Global Assessment
Overview
Why?
The 21st century will see the global population increase from 7.5 billion in 2017 to an expected 8.5-10 billion in 2050.
Future populations will be exposed to a range of climate change hazards of varying intensities, that will vary from place to place, with some areas or ‘hotspots’ exposed to more risks than others, compounding the challenges.

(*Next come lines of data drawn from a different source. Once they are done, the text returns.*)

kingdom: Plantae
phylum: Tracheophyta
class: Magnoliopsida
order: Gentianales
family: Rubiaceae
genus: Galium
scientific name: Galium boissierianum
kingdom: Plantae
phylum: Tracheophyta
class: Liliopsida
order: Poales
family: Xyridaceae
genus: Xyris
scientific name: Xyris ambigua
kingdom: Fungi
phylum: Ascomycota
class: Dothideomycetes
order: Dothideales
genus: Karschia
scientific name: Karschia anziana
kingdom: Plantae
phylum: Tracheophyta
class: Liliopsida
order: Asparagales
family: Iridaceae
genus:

Understanding how these risks spread across regions under different climate scenarios, and who will be most exposed to what is essential to identify policy interventions and specific investments that are tailored to the regional context in order to reduce the vulnerability of the poorest and support the achievement of the sustainable development goals.
What?
The global assessment has a threefold approach:
- Diagnostic assessment of water, energy and land related risks, and how these might evolve in under different future socio-economic and climate scenarios across the globe..
- Population’s exposure and vulnerability assessment to future water-energy-land risks
- Identifying transformation pathways that allow countries, basins and regions to cope and reduce these risks and meet the sustainable development agenda.
How?
Global Hotspot Analysis
This work investigates how multi-sector risks (water, energy, land) changes with higher levels of global mean temperature rise, and to what extent socioeconomic development and poverty reduction can reduce population’s vulnerability.
Global Assessment Framework
A fully integrated assessment modelling framework, connecting the biophysics and economics of water, energy and land systems, was developed to address global water-energy-land challenges and elicit transformation pathways.